For small businesses, the report is a mixed blessing. Steady demand for workers in restaurants, hotels, and wholesale suggests Main Street is still trying to staff up heading into summer. But flat quits mean less turnover, which cuts down on the constant scramble to replace departing employees, a headache and expense that hits small shops hardest. A calmer labor market can be easier to plan around, even if it is less exciting.
The data also lands on the desk of the Federal Reserve, and that reaches every household. The central bank watches JOLTS closely for signs of whether the job market is running too hot or cooling too fast, because that feeds its decisions on interest rates. A labor market that is stable but not overheating gives the Fed room to consider lowering rates later this year, which would eventually filter down to cheaper mortgages, car loans, and credit-card balances for ordinary families.

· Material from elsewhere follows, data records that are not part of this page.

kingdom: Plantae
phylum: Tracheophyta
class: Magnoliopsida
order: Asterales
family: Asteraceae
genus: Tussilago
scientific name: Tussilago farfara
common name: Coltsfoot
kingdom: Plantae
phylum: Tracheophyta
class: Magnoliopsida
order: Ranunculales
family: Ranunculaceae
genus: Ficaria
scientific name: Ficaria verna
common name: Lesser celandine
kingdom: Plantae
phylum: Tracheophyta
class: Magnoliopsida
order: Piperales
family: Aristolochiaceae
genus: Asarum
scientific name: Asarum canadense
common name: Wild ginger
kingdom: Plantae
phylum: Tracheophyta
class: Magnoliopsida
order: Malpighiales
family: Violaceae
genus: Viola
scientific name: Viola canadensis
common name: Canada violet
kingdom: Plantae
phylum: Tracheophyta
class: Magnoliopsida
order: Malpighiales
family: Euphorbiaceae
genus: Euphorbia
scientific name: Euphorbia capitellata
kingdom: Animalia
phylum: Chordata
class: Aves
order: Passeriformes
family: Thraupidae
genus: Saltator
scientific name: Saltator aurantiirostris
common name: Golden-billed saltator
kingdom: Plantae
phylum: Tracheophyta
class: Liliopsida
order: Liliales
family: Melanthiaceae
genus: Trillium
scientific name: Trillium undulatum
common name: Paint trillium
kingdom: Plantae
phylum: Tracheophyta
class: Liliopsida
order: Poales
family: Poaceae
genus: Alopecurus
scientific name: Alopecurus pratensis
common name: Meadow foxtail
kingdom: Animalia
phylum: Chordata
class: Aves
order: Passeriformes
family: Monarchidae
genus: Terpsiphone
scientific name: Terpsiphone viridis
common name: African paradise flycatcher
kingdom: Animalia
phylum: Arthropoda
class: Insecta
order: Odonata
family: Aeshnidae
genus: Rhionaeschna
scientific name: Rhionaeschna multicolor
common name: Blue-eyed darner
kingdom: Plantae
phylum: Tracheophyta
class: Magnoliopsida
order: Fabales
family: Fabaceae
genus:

The bigger picture from Tuesday’s numbers is a labor market that has, in the words of some economists, turned a corner toward stability and maybe even modest growth, without the churn that defined the hiring frenzy of a few years ago. Openings are up, layoffs are low, and paychecks are still landing. What is missing is momentum. Workers are staying put because they are not yet sure the ground is solid enough to take a risk.
The next read comes soon. The Bureau of Labor Statistics is scheduled to release June’s JOLTS figures on August 4, and the closely watched monthly jobs report follows this week. Together they will show whether May’s strength was the start of a real rebound or just another month of a job market stuck in neutral.